Ecological Infrastructure
What is Ecological Infrastructure?
Ecological infrastructure refers to functioning ecosystems that deliver valuable services to people, such as fresh water, climate regulation, soil formation and disaster risk reduction. It is the nature based equivalent of built or hard infrastructure, and is just as important for providing services and underpinning socio-economic development.
Ecological infrastructure includes, for instance, healthy mountain catchments, rivers, wetlands, coastal dunes, and nodes and corridors of natural habitat, which together form a network of interconnected structural elements in the landscape.
For more information on ecological infrastructure and its associated benefits, please refer to the fact sheet.

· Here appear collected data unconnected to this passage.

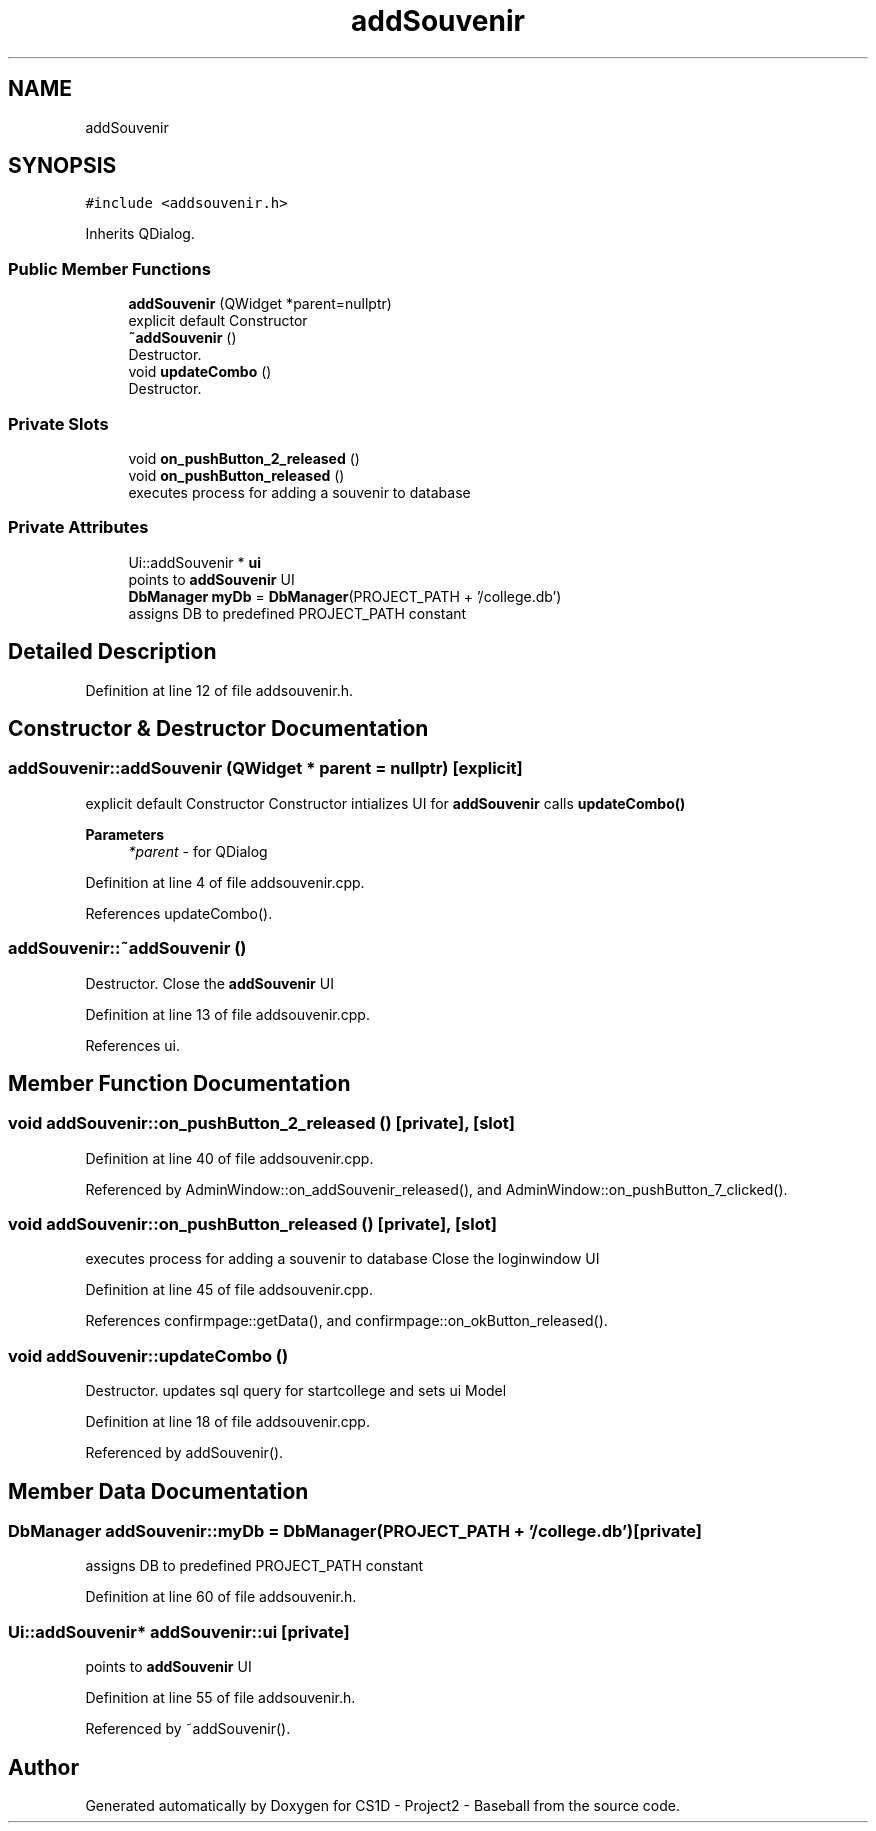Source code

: .TH "addSouvenir" 3 "Mon May 11 2020" "Version 1" "CS1D - Project2 - Baseball" \" -*- nroff -*-
.ad l
.nh
.SH NAME
addSouvenir
.SH SYNOPSIS
.br
.PP
.PP
\fC#include <addsouvenir\&.h>\fP
.PP
Inherits QDialog\&.
.SS "Public Member Functions"

.in +1c
.ti -1c
.RI "\fBaddSouvenir\fP (QWidget *parent=nullptr)"
.br
.RI "explicit default Constructor "
.ti -1c
.RI "\fB~addSouvenir\fP ()"
.br
.RI "Destructor\&. "
.ti -1c
.RI "void \fBupdateCombo\fP ()"
.br
.RI "Destructor\&. "
.in -1c
.SS "Private Slots"

.in +1c
.ti -1c
.RI "void \fBon_pushButton_2_released\fP ()"
.br
.ti -1c
.RI "void \fBon_pushButton_released\fP ()"
.br
.RI "executes process for adding a souvenir to database "
.in -1c
.SS "Private Attributes"

.in +1c
.ti -1c
.RI "Ui::addSouvenir * \fBui\fP"
.br
.RI "points to \fBaddSouvenir\fP UI "
.ti -1c
.RI "\fBDbManager\fP \fBmyDb\fP = \fBDbManager\fP(PROJECT_PATH + '/college\&.db')"
.br
.RI "assigns DB to predefined PROJECT_PATH constant "
.in -1c
.SH "Detailed Description"
.PP 
Definition at line 12 of file addsouvenir\&.h\&.
.SH "Constructor & Destructor Documentation"
.PP 
.SS "addSouvenir::addSouvenir (QWidget * parent = \fCnullptr\fP)\fC [explicit]\fP"

.PP
explicit default Constructor Constructor intializes UI for \fBaddSouvenir\fP calls \fBupdateCombo()\fP 
.PP
\fBParameters\fP
.RS 4
\fI*parent\fP - for QDialog 
.RE
.PP

.PP
Definition at line 4 of file addsouvenir\&.cpp\&.
.PP
References updateCombo()\&.
.SS "addSouvenir::~addSouvenir ()"

.PP
Destructor\&. Close the \fBaddSouvenir\fP UI 
.PP
Definition at line 13 of file addsouvenir\&.cpp\&.
.PP
References ui\&.
.SH "Member Function Documentation"
.PP 
.SS "void addSouvenir::on_pushButton_2_released ()\fC [private]\fP, \fC [slot]\fP"

.PP
Definition at line 40 of file addsouvenir\&.cpp\&.
.PP
Referenced by AdminWindow::on_addSouvenir_released(), and AdminWindow::on_pushButton_7_clicked()\&.
.SS "void addSouvenir::on_pushButton_released ()\fC [private]\fP, \fC [slot]\fP"

.PP
executes process for adding a souvenir to database Close the loginwindow UI 
.PP
Definition at line 45 of file addsouvenir\&.cpp\&.
.PP
References confirmpage::getData(), and confirmpage::on_okButton_released()\&.
.SS "void addSouvenir::updateCombo ()"

.PP
Destructor\&. updates sql query for startcollege and sets ui Model 
.PP
Definition at line 18 of file addsouvenir\&.cpp\&.
.PP
Referenced by addSouvenir()\&.
.SH "Member Data Documentation"
.PP 
.SS "\fBDbManager\fP addSouvenir::myDb = \fBDbManager\fP(PROJECT_PATH + '/college\&.db')\fC [private]\fP"

.PP
assigns DB to predefined PROJECT_PATH constant 
.PP
Definition at line 60 of file addsouvenir\&.h\&.
.SS "Ui::addSouvenir* addSouvenir::ui\fC [private]\fP"

.PP
points to \fBaddSouvenir\fP UI 
.PP
Definition at line 55 of file addsouvenir\&.h\&.
.PP
Referenced by ~addSouvenir()\&.

.SH "Author"
.PP 
Generated automatically by Doxygen for CS1D - Project2 - Baseball from the source code\&.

The Dialogue on Ecological Infrastructure
In November 2012, a Dialogue on Ecological Infrastructure was held. The dialogue provided a platform for information-sharing and discussion between delegates and speakers. During the discussion, Mandy Driver, director at SANBI explained how securing optimal development futures in South Africa’s landscapes requires spatial biodiversity planning and land use management to ensure the continued delivery of ecosystem services and benefits. South Africa has excellent spatial information on biodiversity priority areas and the tools and capacity to make use of cutting edge technology for planning. Information sharing systems and processes are in place to make this available to professionals and policy-makers in the biodiversity sector. This has laid an essential foundation for achieving optimal development futures; all that remains is for it to be taken to scale across the greater South African development landscape.